Abstract
Microbiome dynamics influence the health and functioning of human physiology and the environment. These dynamics are driven in part by interactions between large numbers of microbial taxa, making large-scale prediction and modeling a challenge. Here, we identify states and dynamical features relevant to macroscopic processes, such as infection in the human body and geochemical cycling in the oceans, by modeling the dynamics as stochastic motion on a potential energy-like landscape. We show that gut disease processes and marine geochemical events are associated with reproducible transitions between community states, defined as topological features of the landscape. We find a reproducible two-state succession during recovery from cholera in the gut microbiomes of multiple patients. Recurrence of the late disease state prolongs disease duration. We find evidence of dynamic stability in the gut microbiome of a human subject after experiencing diarrhea during travel, in contrast to residual instability in a second human subject after clinical recovery from Salmonella infection. Finally, we find the structure of marine Prochlorococcus communities in the western Atlantic and north Pacific oceans to smoothly vary with temperature and depth. However, annual water column cycling in the Atlantic drives periodic state transitions across depths. Our approach bridges the small-scale fluctuations in microbiome composition and large-scale changes in state and phenotype, improves analyses of how changes in community composition associate with phenotype without requiring experimental characterization of underlying mechanisms, and provides a novel assessment of microbiome stability and its relation to human and environmental health.

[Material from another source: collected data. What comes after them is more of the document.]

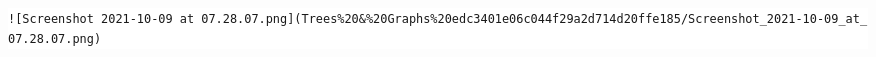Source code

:     ![Screenshot 2021-10-09 at 07.28.07.png](Trees%20&%20Graphs%20edc3401e06c044f29a2d714d20ffe185/Screenshot_2021-10-09_at_07.28.07.png)
    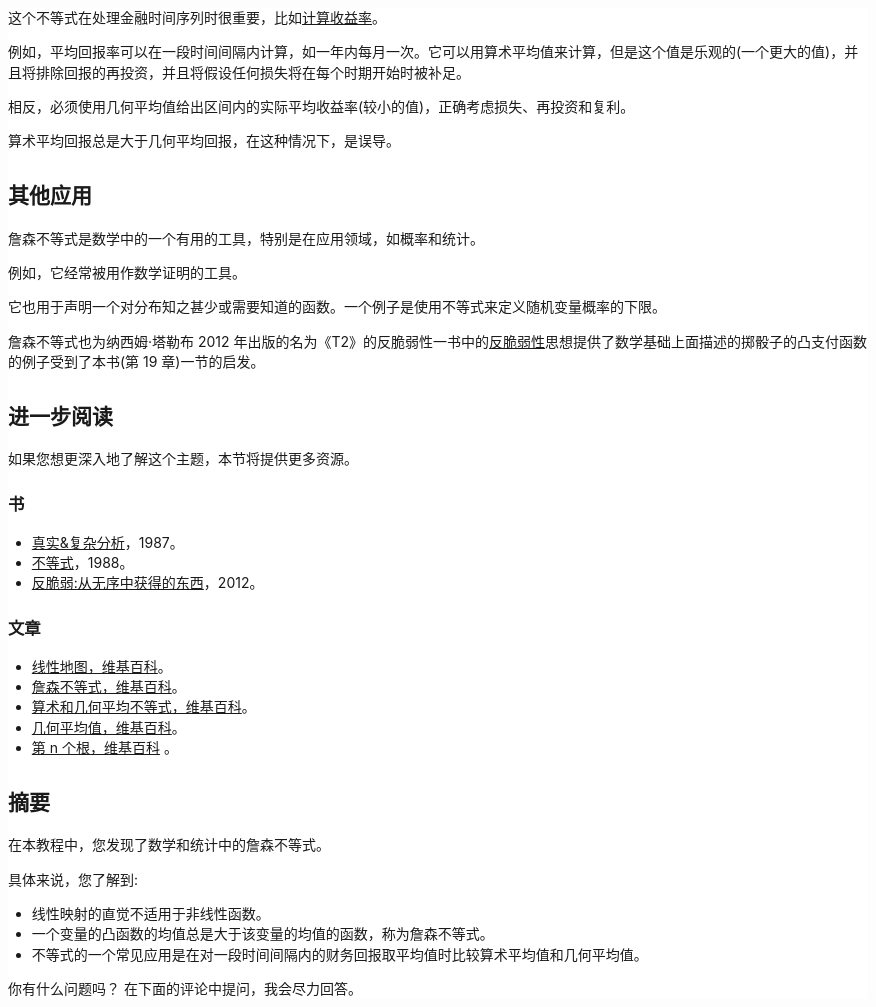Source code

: 这个不等式在处理金融时间序列时很重要，比如[计算收益率](https://en.wikipedia.org/wiki/Rate_of_return)。

例如，平均回报率可以在一段时间间隔内计算，如一年内每月一次。它可以用算术平均值来计算，但是这个值是乐观的(一个更大的值)，并且将排除回报的再投资，并且将假设任何损失将在每个时期开始时被补足。

相反，必须使用几何平均值给出区间内的实际平均收益率(较小的值)，正确考虑损失、再投资和复利。

算术平均回报总是大于几何平均回报，在这种情况下，是误导。

## 其他应用

詹森不等式是数学中的一个有用的工具，特别是在应用领域，如概率和统计。

例如，它经常被用作数学证明的工具。

它也用于声明一个对分布知之甚少或需要知道的函数。一个例子是使用不等式来定义随机变量概率的下限。

詹森不等式也为纳西姆·塔勒布 2012 年出版的名为《T2》的反脆弱性一书中的[反脆弱性](https://en.wikipedia.org/wiki/Antifragility)思想提供了数学基础上面描述的掷骰子的凸支付函数的例子受到了本书(第 19 章)一节的启发。

## 进一步阅读

如果您想更深入地了解这个主题，本节将提供更多资源。

### 书

*   [真实&复杂分析](https://amzn.to/2MM72dk)，1987。
*   [不等式](https://amzn.to/2WKGLkc)，1988。
*   [反脆弱:从无序中获得的东西](https://amzn.to/2WKGH3W)，2012。

### 文章

*   [线性地图，维基百科](https://en.wikipedia.org/wiki/Linear_map)。
*   [詹森不等式，维基百科](https://en.wikipedia.org/wiki/Jensen%27s_inequality)。
*   [算术和几何平均不等式，维基百科](https://en.wikipedia.org/wiki/Inequality_of_arithmetic_and_geometric_means)。
*   [几何平均值，维基百科](https://en.wikipedia.org/wiki/Geometric_mean)。
*   [第 n 个根，维基百科](https://en.wikipedia.org/wiki/Nth_root) 。

## 摘要

在本教程中，您发现了数学和统计中的詹森不等式。

具体来说，您了解到:

*   线性映射的直觉不适用于非线性函数。
*   一个变量的凸函数的均值总是大于该变量的均值的函数，称为詹森不等式。
*   不等式的一个常见应用是在对一段时间间隔内的财务回报取平均值时比较算术平均值和几何平均值。

你有什么问题吗？
在下面的评论中提问，我会尽力回答。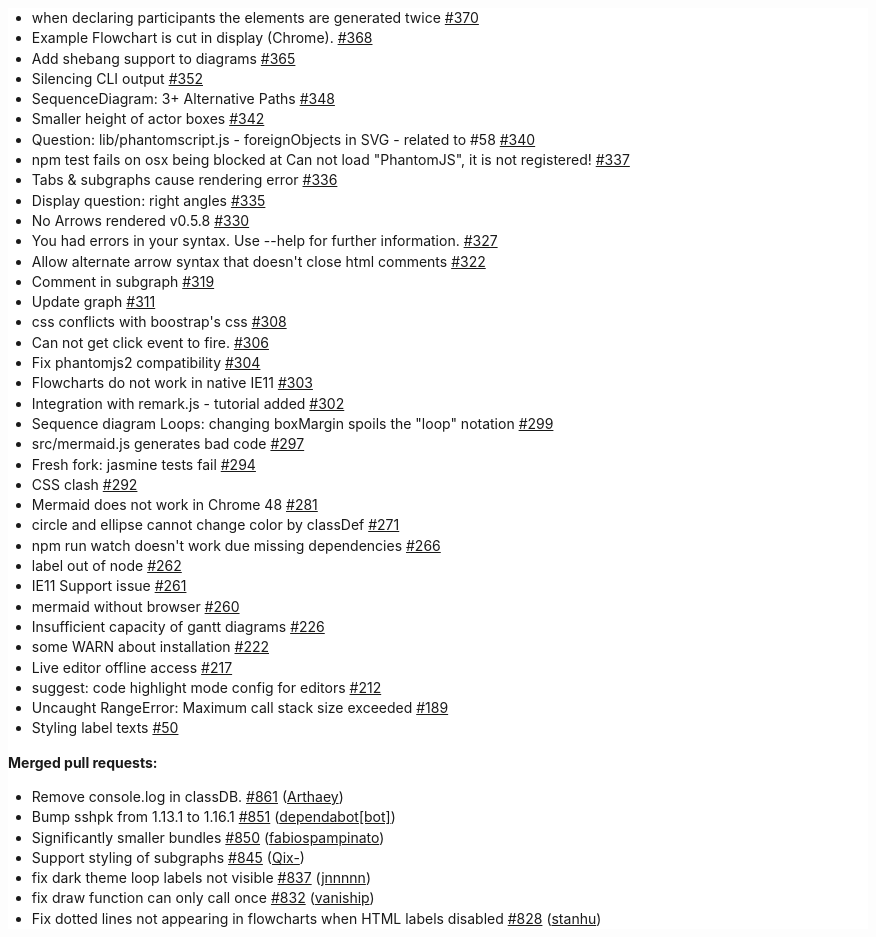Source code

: - when declaring participants the elements are generated twice [#370](https://github.com/knsv/mermaid/issues/370)
- Example Flowchart is cut in display (Chrome). [#368](https://github.com/knsv/mermaid/issues/368)
- Add shebang support to diagrams [#365](https://github.com/knsv/mermaid/issues/365)
- Silencing CLI output [#352](https://github.com/knsv/mermaid/issues/352)
- SequenceDiagram: 3+ Alternative Paths [#348](https://github.com/knsv/mermaid/issues/348)
- Smaller height of actor boxes [#342](https://github.com/knsv/mermaid/issues/342)
- Question: lib/phantomscript.js - foreignObjects in SVG - related to #58 [#340](https://github.com/knsv/mermaid/issues/340)
- npm test fails on osx being blocked at Can not load "PhantomJS", it is not registered! [#337](https://github.com/knsv/mermaid/issues/337)
- Tabs & subgraphs cause rendering error [#336](https://github.com/knsv/mermaid/issues/336)
- Display question: right angles [#335](https://github.com/knsv/mermaid/issues/335)
- No Arrows rendered v0.5.8 [#330](https://github.com/knsv/mermaid/issues/330)
- You had errors in your syntax. Use --help for further information. [#327](https://github.com/knsv/mermaid/issues/327)
- Allow alternate arrow syntax that doesn't close html comments [#322](https://github.com/knsv/mermaid/issues/322)
- Comment in subgraph [#319](https://github.com/knsv/mermaid/issues/319)
- Update graph [#311](https://github.com/knsv/mermaid/issues/311)
- css conflicts with boostrap's css [#308](https://github.com/knsv/mermaid/issues/308)
- Can not get click event to fire. [#306](https://github.com/knsv/mermaid/issues/306)
- Fix phantomjs2 compatibility [#304](https://github.com/knsv/mermaid/issues/304)
- Flowcharts do not work in native IE11 [#303](https://github.com/knsv/mermaid/issues/303)
- Integration with remark.js - tutorial added [#302](https://github.com/knsv/mermaid/issues/302)
- Sequence diagram Loops: changing boxMargin spoils the "loop" notation [#299](https://github.com/knsv/mermaid/issues/299)
- src/mermaid.js generates bad code [#297](https://github.com/knsv/mermaid/issues/297)
- Fresh fork: jasmine tests fail [#294](https://github.com/knsv/mermaid/issues/294)
- CSS clash [#292](https://github.com/knsv/mermaid/issues/292)
- Mermaid does not work in Chrome 48 [#281](https://github.com/knsv/mermaid/issues/281)
- circle and ellipse cannot change color by classDef [#271](https://github.com/knsv/mermaid/issues/271)
- npm run watch doesn't work due missing dependencies [#266](https://github.com/knsv/mermaid/issues/266)
- label out of node [#262](https://github.com/knsv/mermaid/issues/262)
- IE11 Support issue [#261](https://github.com/knsv/mermaid/issues/261)
- mermaid without browser [#260](https://github.com/knsv/mermaid/issues/260)
- Insufficient capacity of gantt diagrams [#226](https://github.com/knsv/mermaid/issues/226)
- some WARN about installation [#222](https://github.com/knsv/mermaid/issues/222)
- Live editor offline access [#217](https://github.com/knsv/mermaid/issues/217)
- suggest: code highlight mode config for editors [#212](https://github.com/knsv/mermaid/issues/212)
- Uncaught RangeError: Maximum call stack size exceeded [#189](https://github.com/knsv/mermaid/issues/189)
- Styling label texts [#50](https://github.com/knsv/mermaid/issues/50)

**Merged pull requests:**

- Remove console.log in classDB. [#861](https://github.com/knsv/mermaid/pull/861) ([Arthaey](https://github.com/Arthaey))
- Bump sshpk from 1.13.1 to 1.16.1 [#851](https://github.com/knsv/mermaid/pull/851) ([dependabot\[bot\]](https://github.com/apps/dependabot))
- Significantly smaller bundles [#850](https://github.com/knsv/mermaid/pull/850) ([fabiospampinato](https://github.com/fabiospampinato))
- Support styling of subgraphs [#845](https://github.com/knsv/mermaid/pull/845) ([Qix-](https://github.com/Qix-))
- fix dark theme loop labels not visible [#837](https://github.com/knsv/mermaid/pull/837) ([jnnnnn](https://github.com/jnnnnn))
- fix draw function can only call once [#832](https://github.com/knsv/mermaid/pull/832) ([vaniship](https://github.com/vaniship))
- Fix dotted lines not appearing in flowcharts when HTML labels disabled [#828](https://github.com/knsv/mermaid/pull/828) ([stanhu](https://github.com/stanhu))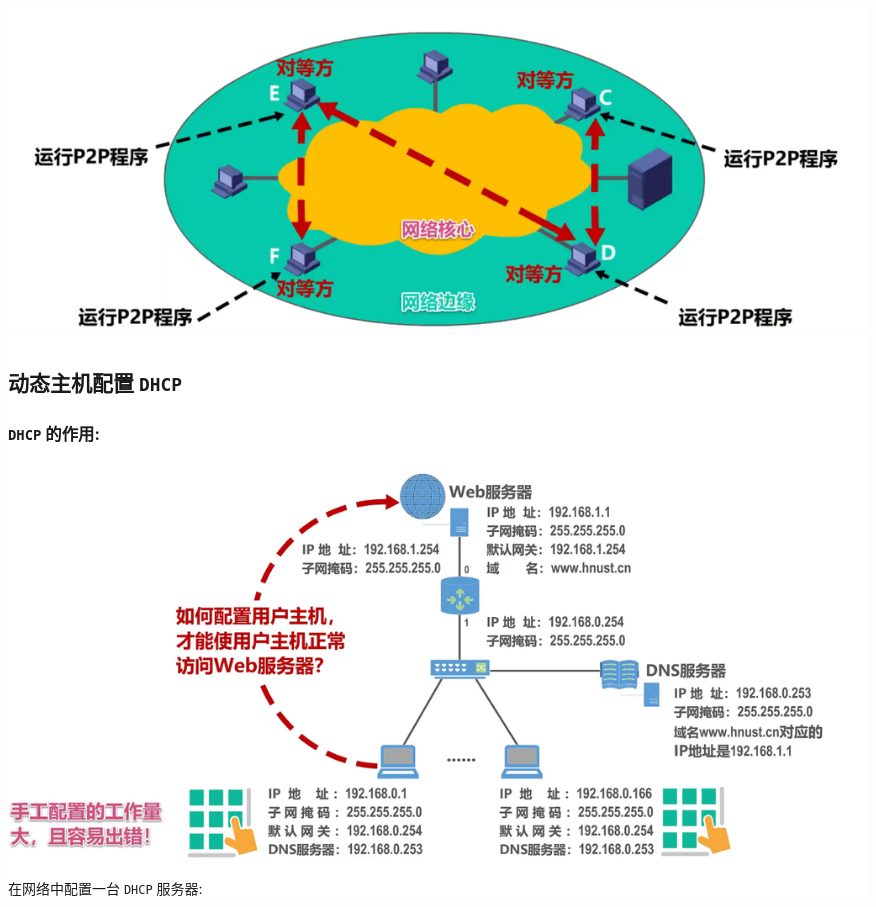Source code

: ![002](./Image/application/002.png)

## 动态主机配置 `DHCP`

### `DHCP` 的作用:

![003](./Image/application/003.png)

在网络中配置一台 `DHCP` 服务器:
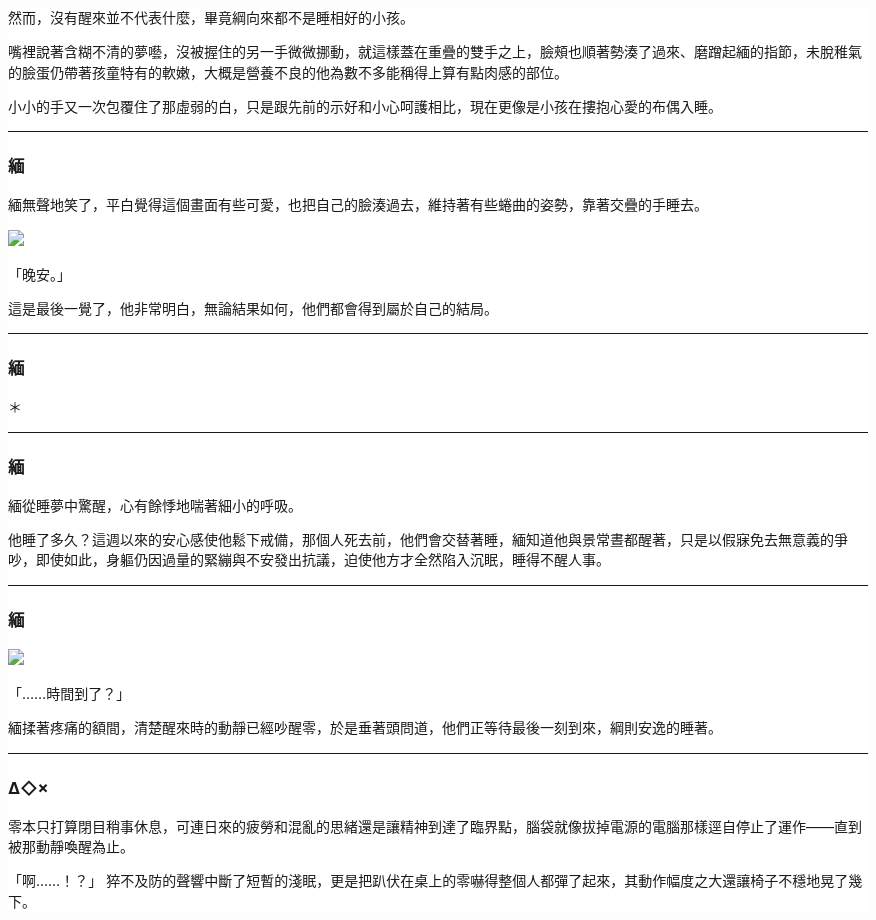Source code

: 
 然而，沒有醒來並不代表什麼，畢竟綱向來都不是睡相好的小孩。


 嘴裡說著含糊不清的夢囈，沒被握住的另一手微微挪動，就這樣蓋在重疊的雙手之上，臉頰也順著勢湊了過來、磨蹭起緬的指節，未脫稚氣的臉蛋仍帶著孩童特有的軟嫩，大概是營養不良的他為數不多能稱得上算有點肉感的部位。


 小小的手又一次包覆住了那虛弱的白，只是跟先前的示好和小心呵護相比，現在更像是小孩在摟抱心愛的布偶入睡。

---

### 緬

緬無聲地笑了，平白覺得這個畫面有些可愛，也把自己的臉湊過去，維持著有些蜷曲的姿勢，靠著交疊的手睡去。

![](https://emos.plurk.com/447e1f815263a0146b9666144118df13_w48_h48.png)

「晚安。」


 這是最後一覺了，他非常明白，無論結果如何，他們都會得到屬於自己的結局。

---

### 緬

＊

---

### 緬

緬從睡夢中驚醒，心有餘悸地喘著細小的呼吸。


 他睡了多久？這週以來的安心感使他鬆下戒備，那個人死去前，他們會交替著睡，緬知道他與景常晝都醒著，只是以假寐免去無意義的爭吵，即使如此，身軀仍因過量的緊繃與不安發出抗議，迫使他方才全然陷入沉眠，睡得不醒人事。

---

### 緬

![](https://emos.plurk.com/8ce09e7c27bdf3aede55ee49a397025d_w48_h48.png)

「……時間到了？」


 緬揉著疼痛的額間，清楚醒來時的動靜已經吵醒零，於是垂著頭問道，他們正等待最後一刻到來，綱則安逸的睡著。

---

### ∆◇×

零本只打算閉目稍事休息，可連日來的疲勞和混亂的思緒還是讓精神到達了臨界點，腦袋就像拔掉電源的電腦那樣逕自停止了運作——直到被那動靜喚醒為止。


 「啊……！？」
 猝不及防的聲響中斷了短暫的淺眠，更是把趴伏在桌上的零嚇得整個人都彈了起來，其動作幅度之大還讓椅子不穩地晃了幾下。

Importance Time series of microbial communities are difficult to analyze due to the large number of interacting taxa. We developed a novel analysis based on topology to detect compositional states and state transitions in microbial time series. Our method generalizes across biological systems and can identify gut microbiome dynamics associated with recovery from disease in multiple patients on the order of weeks, and marine bacterial dynamics driven by geochemical cycling on the order of years. We furthermore propose a novel definition of ecological stability that distinguishes between complete and incomplete recovery from infection in human gut microbiomes. Our method requires minimal assumptions regarding biological mechanisms. Overall, our analysis complements current methods for identifying key ecological processes in microbial communities, and suggests further developments in modeling that may improve prediction of microbial dynamics.